Ortadoğu her on yılda bir dramatik değişime sahne olurdu.
Şimdilerde ise bölgedeki aylık ve günlük kaotik gelişmeler daha sık kapımızı çalıyor.
"Irak-Şam İslam devleti" (IŞİD) örgütü Türkiye'nin Musul Başkonsolosluğu'nu işgal ederek, diplomatlarımızı ve güvenlik görevlilerini rehin aldı.
Suriye ve Irak'ta "bir tür Taliban rejiminin" komşumuz haline geldiği konuşuluyor.
IŞİD'in yükselişinde kuşkusuz en önemli sorumluluk Irak Başbakanı Maliki'de.
IŞİD, 2010 seçimlerinden itibaren Maliki'nin yürüttüğü otoriter Şiileştirme siyasetine duyulan tepkiden beslendi.
Böylece Maliki yönetimi Tarık Haşimi gibi Sünni siyasetçileri ve aşiretleri yabancılaştırarak Irak Şam İslam devleti örgütünün (IŞİD'in Irak'taki ilk hali) eline oynadı.
2006-2007 iç savaşı döneminde General Petraeus karşıdireniş stratejisi ile Sünni aşiretleri bu örgütle mücadelede etkin bir şekilde kullanmıştı.
Sünni savaşçıları Irak Milli ordusuna dahil etmeyen Maliki, 2011 Aralık ayında ABD'nin Irak'tan ayrılmasından sonra Sünni toplumu daha da yabancılaştırdı. Böylece, daha önce Irak İslam devleti örgütüne karşı savaşan Sünni gruplar taraf değiştirerek bu örgütün saflarına katıldılar.
2012'den itibaren Suriye'de önce Nusra Cephesi ile işbirliğiyle sonra IŞİD olarak varlık gösteren bu örgütün ana stratejisi Irak ve Suriye'de hilafet devleti kurmak.

Satırlar.
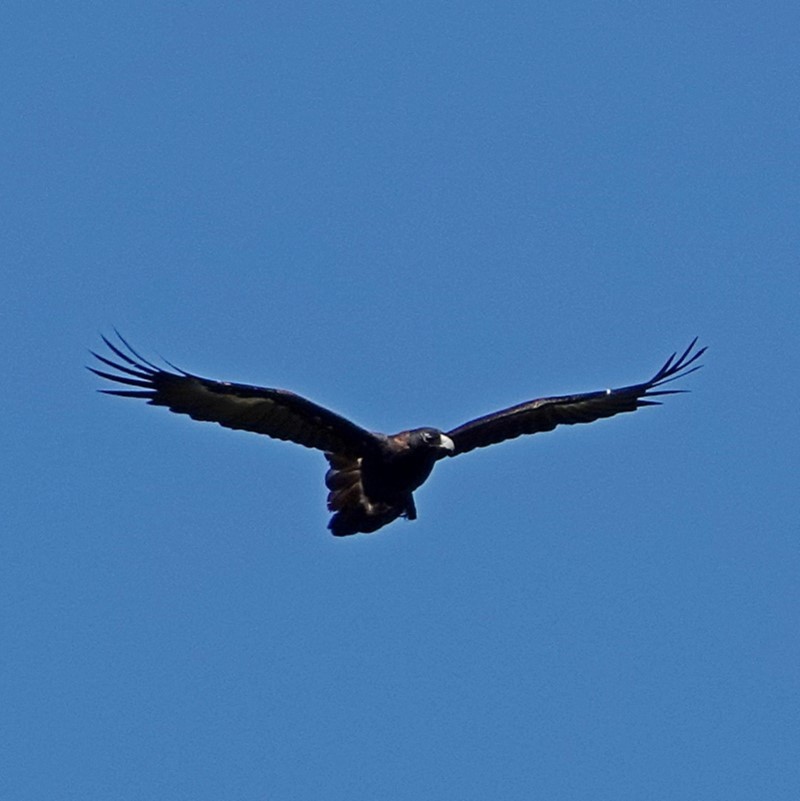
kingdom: Animalia
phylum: Chordata
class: Aves
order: Accipitriformes
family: Accipitridae
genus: Aquila
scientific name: Aquila audax
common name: Wedge-tailed eagle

Görevler ve alıştırmalar.
- A) Metin alıntısına göre aşağıdaki soruları yanıtlayın.
(i) IŞİD, hangi ülkenin Musul Başkonsolosluğu'nu işgal etti?
(ii) 2006-2007 iç savaşı döneminde Sünni aşiretleri örgütle mücadelede kim kullanmıştı?
(iii) Örgütün ana stratejisi nedir?
- B) Metin alıntısında "Ortadoğu her on" ifadesinden "hali) eline oynadı." ifadesine kadar uzanan bölümü aynen alıntılayın.

Cevaplar.
- A)
(i) Türkiye'nin.
(ii) General Petraeus.
(iii) Irak ve Suriye'de hilafet devleti kurmak.

- B)
Ortadoğu her on yılda bir dramatik değişime sahne olurdu.
Şimdilerde ise bölgedeki aylık ve günlük kaotik gelişmeler daha sık kapımızı çalıyor.
"Irak-Şam İslam devleti" (IŞİD) örgütü Türkiye'nin Musul Başkonsolosluğu'nu işgal ederek, diplomatlarımızı ve güvenlik görevlilerini rehin aldı.
Suriye ve Irak'ta "bir tür Taliban rejiminin" komşumuz haline geldiği konuşuluyor.
IŞİD'in yükselişinde kuşkusuz en önemli sorumluluk Irak Başbakanı Maliki'de.
IŞİD, 2010 seçimlerinden itibaren Maliki'nin yürüttüğü otoriter Şiileştirme siyasetine duyulan tepkiden beslendi.
Böylece Maliki yönetimi Tarık Haşimi gibi Sünni siyasetçileri ve aşiretleri yabancılaştırarak Irak Şam İslam devleti örgütünün (IŞİD'in Irak'taki ilk hali) eline oynadı.